Family owned companies, such as Pottinger of Grieskirchen, are quite distinct from corporations in that they are able to be a little more forthright and honest in their views without the constant fear of upsetting shareholders.
This was evident in the address given by Gregor Dietachmayr to journalists at the company headquarters in Grieskirchen, Austria, recently.
Tougher times forecast
Gregor sits on the company’s executive board of directors and is responsible for marketing. He is therefore well placed to know of how the machinery trade is faring and his prognosis, for the medium term at least, was not the most optimistic he has ever delivered.
In the company’s last accounting year, which runs from August to July, he noted that Pottinger puts its forecast income of €641 million, a hard-won achievement given a slowing of sales in 2023.
This downturn was not unexpected as it followed two good years where demand outstripped supply. Yet that position is now reversed as Pottinger finds itself with expanded and now quite adequate production capacity and its dealers with growing inventories, stifling further orders.
Pay rise increases costs
One point that Gregor did stress was that there will be no reduction in machinery prices despite the fall in the cost of steel.
This is due to labor cost inflation with those working in the Austrian steel and engineering trades enjoying a 9% wage increase last year, and there are expectations of a similar rise being agreed in the latest round of negotiations.
Due to these increased costs there has been a certain amount of belt tightening elsewhere within the company. Although further investment in buildings has been postponed for the time being, the sales effort must go on and new products, developed in the good time, need to be sold.
Growth in tillage equipment
Pottinger is focused on growth; it is an ambitious company with a strong desire to meet its next major milestone of an annual turnover of €1 billion and it strongly believes that a major part of that will be coming from an expansion in sales of tillage equipment.

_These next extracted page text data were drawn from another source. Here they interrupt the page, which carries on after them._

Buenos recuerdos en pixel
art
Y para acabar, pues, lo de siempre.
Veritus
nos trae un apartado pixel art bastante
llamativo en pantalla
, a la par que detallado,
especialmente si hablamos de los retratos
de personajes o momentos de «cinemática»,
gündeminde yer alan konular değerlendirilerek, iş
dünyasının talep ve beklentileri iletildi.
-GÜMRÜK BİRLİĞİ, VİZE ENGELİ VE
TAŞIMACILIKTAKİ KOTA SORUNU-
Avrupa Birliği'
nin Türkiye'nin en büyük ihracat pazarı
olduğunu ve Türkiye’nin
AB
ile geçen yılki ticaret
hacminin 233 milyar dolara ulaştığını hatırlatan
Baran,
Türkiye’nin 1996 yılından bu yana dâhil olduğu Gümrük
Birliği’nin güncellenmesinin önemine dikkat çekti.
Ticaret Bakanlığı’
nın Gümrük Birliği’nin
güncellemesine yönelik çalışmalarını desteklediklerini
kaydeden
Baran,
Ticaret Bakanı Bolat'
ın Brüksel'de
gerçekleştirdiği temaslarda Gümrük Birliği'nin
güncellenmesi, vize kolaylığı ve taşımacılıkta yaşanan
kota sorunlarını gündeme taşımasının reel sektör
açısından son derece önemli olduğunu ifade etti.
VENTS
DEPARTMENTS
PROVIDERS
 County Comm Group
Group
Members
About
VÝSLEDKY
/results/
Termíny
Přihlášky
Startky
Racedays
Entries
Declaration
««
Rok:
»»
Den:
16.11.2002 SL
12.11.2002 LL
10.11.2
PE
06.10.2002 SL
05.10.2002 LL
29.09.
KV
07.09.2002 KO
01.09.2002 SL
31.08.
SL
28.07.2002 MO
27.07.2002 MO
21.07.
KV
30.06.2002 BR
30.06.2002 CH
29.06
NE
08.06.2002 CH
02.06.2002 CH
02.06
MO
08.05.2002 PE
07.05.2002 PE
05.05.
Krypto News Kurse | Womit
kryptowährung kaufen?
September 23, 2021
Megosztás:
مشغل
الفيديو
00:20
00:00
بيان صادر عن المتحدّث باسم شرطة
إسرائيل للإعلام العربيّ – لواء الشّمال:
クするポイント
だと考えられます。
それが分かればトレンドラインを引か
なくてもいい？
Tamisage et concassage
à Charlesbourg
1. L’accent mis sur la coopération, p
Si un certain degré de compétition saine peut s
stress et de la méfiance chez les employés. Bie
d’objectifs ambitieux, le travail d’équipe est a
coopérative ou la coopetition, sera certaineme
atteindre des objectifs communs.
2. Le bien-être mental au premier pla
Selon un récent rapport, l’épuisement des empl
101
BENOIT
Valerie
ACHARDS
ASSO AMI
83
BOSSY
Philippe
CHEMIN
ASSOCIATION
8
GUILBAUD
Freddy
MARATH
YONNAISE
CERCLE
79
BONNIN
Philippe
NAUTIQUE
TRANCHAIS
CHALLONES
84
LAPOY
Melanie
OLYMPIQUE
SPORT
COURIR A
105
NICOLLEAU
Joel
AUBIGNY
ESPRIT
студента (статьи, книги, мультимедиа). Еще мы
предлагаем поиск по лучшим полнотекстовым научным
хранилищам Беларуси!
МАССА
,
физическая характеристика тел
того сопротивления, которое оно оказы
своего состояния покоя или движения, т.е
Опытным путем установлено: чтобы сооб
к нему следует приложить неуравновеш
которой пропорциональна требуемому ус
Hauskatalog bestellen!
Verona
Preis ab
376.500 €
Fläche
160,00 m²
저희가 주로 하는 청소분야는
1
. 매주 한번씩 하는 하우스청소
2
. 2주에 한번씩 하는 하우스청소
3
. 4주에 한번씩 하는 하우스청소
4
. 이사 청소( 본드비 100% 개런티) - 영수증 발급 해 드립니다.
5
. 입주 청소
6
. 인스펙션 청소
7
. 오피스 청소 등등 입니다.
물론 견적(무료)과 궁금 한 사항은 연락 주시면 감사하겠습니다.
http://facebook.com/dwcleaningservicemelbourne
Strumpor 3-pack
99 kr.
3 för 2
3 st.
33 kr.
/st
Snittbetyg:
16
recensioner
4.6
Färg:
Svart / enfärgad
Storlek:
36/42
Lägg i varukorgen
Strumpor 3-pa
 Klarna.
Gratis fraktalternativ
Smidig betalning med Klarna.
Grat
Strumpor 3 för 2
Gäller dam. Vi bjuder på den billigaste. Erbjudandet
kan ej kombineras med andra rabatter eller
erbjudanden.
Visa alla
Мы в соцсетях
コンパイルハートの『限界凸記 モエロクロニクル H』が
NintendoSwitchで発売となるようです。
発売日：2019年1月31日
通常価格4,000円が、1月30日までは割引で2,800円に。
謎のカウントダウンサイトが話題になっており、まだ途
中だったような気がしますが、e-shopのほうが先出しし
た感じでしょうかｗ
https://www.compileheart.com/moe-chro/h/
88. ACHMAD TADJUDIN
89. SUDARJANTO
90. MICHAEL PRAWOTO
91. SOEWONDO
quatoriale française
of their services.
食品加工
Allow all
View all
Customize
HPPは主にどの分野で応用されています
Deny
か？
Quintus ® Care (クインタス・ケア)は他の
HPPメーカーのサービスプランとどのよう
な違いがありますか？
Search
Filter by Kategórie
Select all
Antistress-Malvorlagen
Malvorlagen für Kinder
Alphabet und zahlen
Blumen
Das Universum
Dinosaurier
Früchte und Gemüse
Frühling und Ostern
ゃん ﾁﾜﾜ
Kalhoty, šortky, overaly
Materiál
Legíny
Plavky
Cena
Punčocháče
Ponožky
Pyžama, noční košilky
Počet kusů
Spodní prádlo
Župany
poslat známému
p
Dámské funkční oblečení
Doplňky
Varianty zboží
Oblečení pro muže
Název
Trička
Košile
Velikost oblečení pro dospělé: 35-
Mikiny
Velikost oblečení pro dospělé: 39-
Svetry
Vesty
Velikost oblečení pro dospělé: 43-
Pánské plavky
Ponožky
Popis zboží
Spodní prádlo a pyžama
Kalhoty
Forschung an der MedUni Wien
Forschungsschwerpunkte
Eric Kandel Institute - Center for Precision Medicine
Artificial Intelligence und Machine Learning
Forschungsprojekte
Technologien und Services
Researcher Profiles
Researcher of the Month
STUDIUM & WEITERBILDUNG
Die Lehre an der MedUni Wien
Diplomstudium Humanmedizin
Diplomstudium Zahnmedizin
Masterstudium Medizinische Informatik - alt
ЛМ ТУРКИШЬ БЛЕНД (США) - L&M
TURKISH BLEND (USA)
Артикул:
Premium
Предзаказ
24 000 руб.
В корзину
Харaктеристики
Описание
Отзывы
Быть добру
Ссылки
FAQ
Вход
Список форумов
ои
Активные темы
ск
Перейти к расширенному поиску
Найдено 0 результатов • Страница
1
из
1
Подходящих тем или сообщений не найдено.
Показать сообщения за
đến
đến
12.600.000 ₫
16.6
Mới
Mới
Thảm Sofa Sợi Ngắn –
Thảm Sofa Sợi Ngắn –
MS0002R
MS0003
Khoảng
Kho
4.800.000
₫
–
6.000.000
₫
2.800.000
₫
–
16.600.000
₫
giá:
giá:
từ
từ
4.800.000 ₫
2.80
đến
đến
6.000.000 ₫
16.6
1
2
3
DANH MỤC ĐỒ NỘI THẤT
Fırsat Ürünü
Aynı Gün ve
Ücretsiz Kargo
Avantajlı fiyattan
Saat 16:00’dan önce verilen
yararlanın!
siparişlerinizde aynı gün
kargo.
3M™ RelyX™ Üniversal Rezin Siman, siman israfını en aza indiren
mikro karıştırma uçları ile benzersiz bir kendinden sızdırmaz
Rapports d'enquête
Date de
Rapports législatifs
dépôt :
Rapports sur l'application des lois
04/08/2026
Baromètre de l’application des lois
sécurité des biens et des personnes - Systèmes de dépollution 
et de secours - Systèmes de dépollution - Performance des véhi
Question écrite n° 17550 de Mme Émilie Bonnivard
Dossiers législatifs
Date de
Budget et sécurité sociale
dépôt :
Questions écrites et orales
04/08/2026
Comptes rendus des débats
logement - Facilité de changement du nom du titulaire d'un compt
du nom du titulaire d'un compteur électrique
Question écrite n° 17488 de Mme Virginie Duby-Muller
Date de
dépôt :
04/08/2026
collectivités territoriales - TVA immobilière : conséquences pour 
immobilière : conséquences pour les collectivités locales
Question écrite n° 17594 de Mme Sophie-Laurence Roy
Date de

Yet the shape and form of such machinery is changing, certainly for row crops where the emphasis is now on expanding the function of tillage tools from simple cultivation implements to crop care tools.
Pottinger, along with other large manufacturers in the tillage market, have responded to the demand for mechanical weeding through the acquisition of existing technology pioneered by smaller companies that have focused on serving organic farms.
Lightweight weed control
The company purchased the tillage side of the Swiss specialist manufacturer, Cross Farm Solutions, two years ago, and the fruits of this venture are now being made more widely available with three machines leading this new range of implements: The Rotorcare, the Flexcare, and the Tinecare.
The Rotorcare bears a very strong similarity to Kverneland’s Helios machine, with a series of what Pottinger calls ‘star wheels’ across its width which have spoon-shaped tines.
However, the spoons on the Rotorcare are set so the point digs into the soil, the reverse of the set up on the alternative. Which will turn out to be the most efficient will require a good deal more experience with them in the field before any conclusions can be drawn.
Both are said to work in cereals as well as specialist crops, which could be their greatest strength, yet working width is a long way off that of a spray boom and timing will be just as important.
The Flexcare is what might be termed a standard interrow cultivator which draws winged tines between crop rows, the tractor being guided by satellite and the tines themselves by camera.
This duality is required because although the tractor guidance may be very accurate, the position of the tractor is a little different from that of the harrow, thus cameras and a guideable frame are also required.
The camera software can be tuned to work at different wavelengths and relies upon recognizing a straight row as well as identifying crop plant position.
The third mechanical weeder is the Tinecare Master, an implement which might easily be taken for a grassland harrow, but the company stresses that it should not be considered as such – it is far more sophisticated.
Instead, it is a lightweight tine harrow that operates with wire tines that can work at various levels of aggression while maintaining a constant pressure on the soil engaging tips.
This is achieved by separating the pressure application spring from the tine mounting with the angle of attack being controlled by a sliding carrier that moves independently of the spring mounts.
By doing so the degree of aggression can be altered while ensuring the pressure on each tine remains unchanged.
Grieskirchen event points to new realities
There are other changes to the Pottinger range announced at Grieskirchen which will be covered at a later date, yet it is the appearance of these lighter tools in the catalog of a mainstream manufacturer which indicates that a major shift in how we control weeds is underway.
Up until now the tillage farmer prepared the ground with soil-engaging implements, leaving the weeding to sprayers and cultivation technique.
Now there is a whole new skillset to be mastered as the responsibility for weed control is moved slowly into the realm of root disruption rather than physiological destruction by herbicides.
Should this demand for less chemical use continue then conventional tillage farmers are going to have to appreciate the interaction between soil and plants in much finer detail than they have up until now.